"Twenty minutes here, gentlemen," says the coachman, as they pull up at half-past seven at the inn-door.
BREAKFAST.
Have we not endured nobly this morning, and is not this a worthy reward for much endurance? There is the low dark wainscoted[31] room hung with sporting prints; the hat-stand (with a whip or two standing up in it belonging to bagmen,[32] who are still snug in bed) by the door; the blazing fire, with the quaint old glass over the mantel-piece, in which is stuck a large card with the lists of the meets for the week of the county hounds. The table covered with the whitest of cloths and of china, and bearing a pigeon pie, ham, round of cold boiled beef cut from a mammoth ox, and the great loaf of household bread on a wooden trencher.[33] And here comes in the stout head waiter, puffing under a tray of hot viands; kidneys and a steak, transparent rashers[34] and poached eggs, buttered toast and muffins, coffee and tea all smoking hot. The table can never hold it all; the cold meats are removed to the sideboard; they were only put on for show and to give us an appetite. And now fall on, gentlemen all. It is a well-known sporting house, and the breakfasts are famous. Two or three men in pink, on their way to the meet, drop in, and are very jovial and sharp-set, as indeed we all are.
"Tea or coffee, sir?" says head waiter, coming round to Tom.
"Coffee, please," says Tom with his mouth full of muffin and kidneys; coffee is a treat to him, tea is not.
Our coachman, I perceive, who breakfasts with us, is a cold-beef man. He also eschews hot potations, and addicts himself to a tankard of ale, which is brought him by the barmaid. Sportsman looks on approvingly, and orders a ditto for himself.
Tom has eaten kidney and pigeon pie, and imbibed coffee, till his little skin is as tight as a drum; and then has the further pleasure of paying head waiter out of his own purse, in a dignified manner, and walks out before the inn-door to see the horses put to. This is done leisurely and in a highly finished manner by the ostlers, as if they enjoyed the not being hurried. Coachman comes out with his way-bill,[35] and puffing a fat cigar which the sportsman has given him. Guard emerges from the tap,[36] where he prefers breakfasting, licking round a tough-looking doubtful cheroot, which you might tie round your finger, and three whiffs of which would knock any one else out of time.

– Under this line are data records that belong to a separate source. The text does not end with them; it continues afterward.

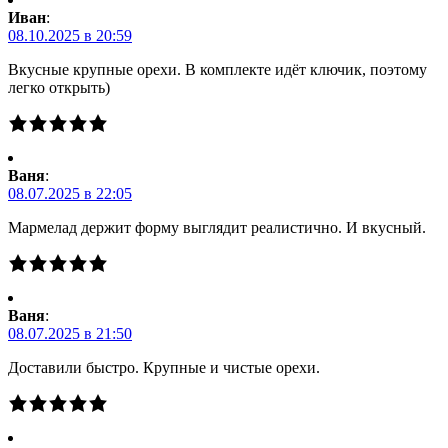
Иван
:
08.10.2025 в 20:59
Вкусные крупные орехи. В комплекте идёт ключик, поэтому
легко открыть)
Ваня
:
08.07.2025 в 22:05
Мармелад держит форму выглядит реалистично. И вкусный.
Ваня
:
08.07.2025 в 21:50
Доставили быстро. Крупные и чистые орехи.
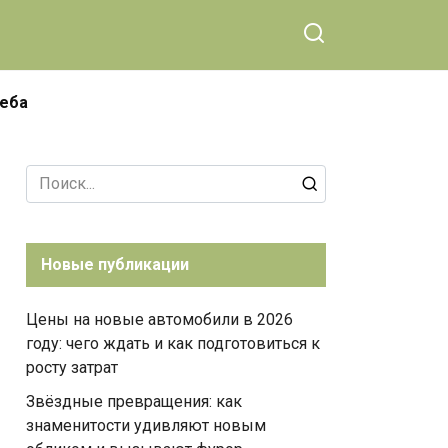
чеба
Search
for:
Новые публикации
Цены на новые автомобили в 2026
году: чего ждать и как подготовиться к
росту затрат
Звёздные превращения: как
знаменитости удивляют новым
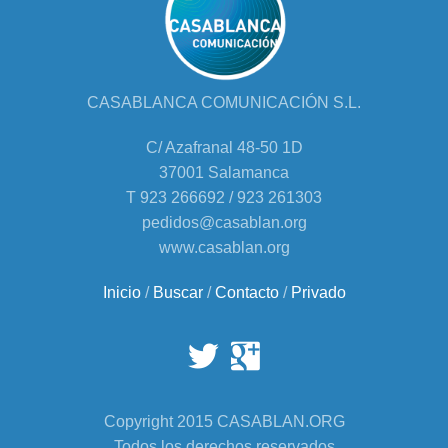
CASABLANCA COMUNICACIÓN S.L.
C/ Azafranal 48-50 1D
37001 Salamanca
T 923 266692 / 923 261303
pedidos@casablan.org
www.casablan.org
Inicio
/
Buscar
/
Contacto
/
Privado
Copyright 2015 CASABLAN.ORG
Todos los derechos reservados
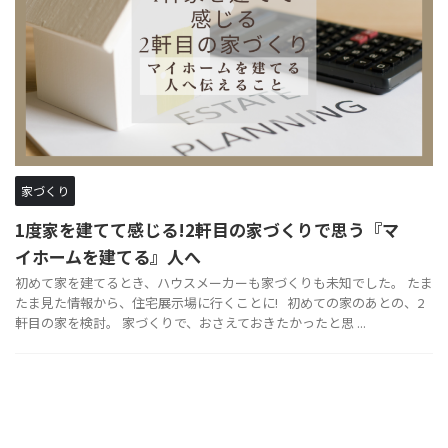
家づくり
1度家を建てて感じる!2軒目の家づくりで思う『マ
イホームを建てる』人へ
初めて家を建てるとき、ハウスメーカーも家づくりも未知でした。 たま
たま見た情報から、住宅展示場に行くことに! 初めての家のあとの、2
軒目の家を検討。 家づくりで、おさえておきたかったと思 ...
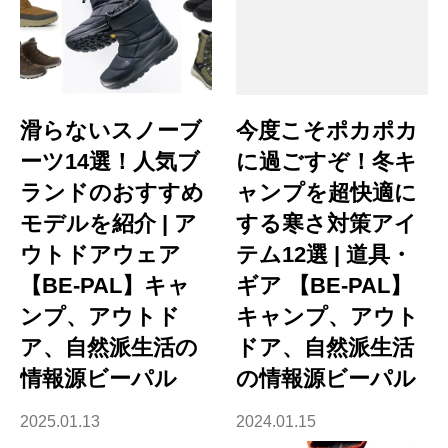
滑らないスノーブ
今度こそポカポカ
ーツ14選！人気ブ
に過ごすぞ！冬キ
ランドのおすすめ
ャンプを超快適に
モデルを紹介 | ア
する寒さ対策アイ
ウトドアウェア
テム12選 | 道具・
【BE-PAL】キャ
ギア 【BE-PAL】
ンプ、アウトド
キャンプ、アウト
ア、自然派生活の
ドア、自然派生活
情報源ビーパル
の情報源ビーパル
2025.01.13
2024.01.15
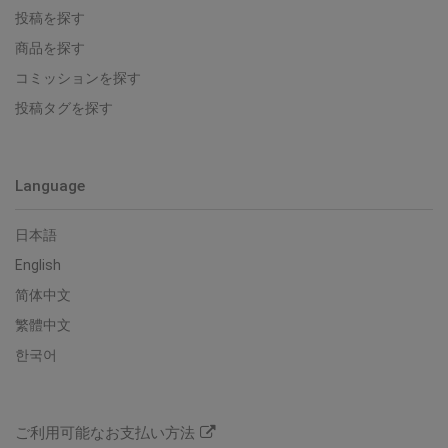
投稿を探す
商品を探す
コミッションを探す
投稿タグを探す
Language
日本語
English
简体中文
繁體中文
한국어
ご利用可能なお支払い方法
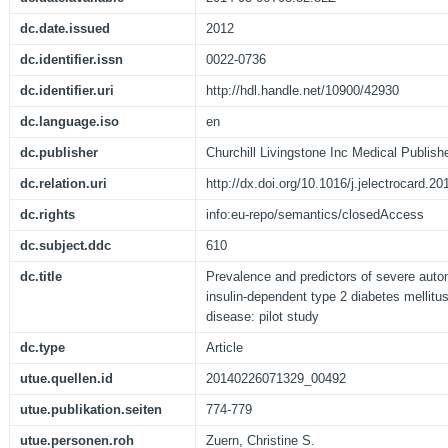
dc.date.issued
2012
dc.identifier.issn
0022-0736
dc.identifier.uri
http://hdl.handle.net/10900/42930
dc.language.iso
en
dc.publisher
Churchill Livingstone Inc Medical Publish
dc.relation.uri
http://dx.doi.org/10.1016/j.jelectrocard.2
dc.rights
info:eu-repo/semantics/closedAccess
dc.subject.ddc
610
dc.title
Prevalence and predictors of severe autono
insulin-dependent type 2 diabetes mellitu
disease: pilot study
dc.type
Article
utue.quellen.id
20140226071329_00492
utue.publikation.seiten
774-779
utue.personen.roh
Zuern, Christine S.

The pinks[37] stand about the inn-door lighting cigars and waiting to see us start, while their hacks are led up and down the market-place on which the inn looks. They all know our sportsman, and we feel a reflected credit when we see him chatting and laughing with them.
"Now, sir, please," says the coachman; all the rest of the passengers are up; the guard is locking up the hind-boot.
"A good run to you," says the sportsman to the pinks, and is by the coachman's side in no time.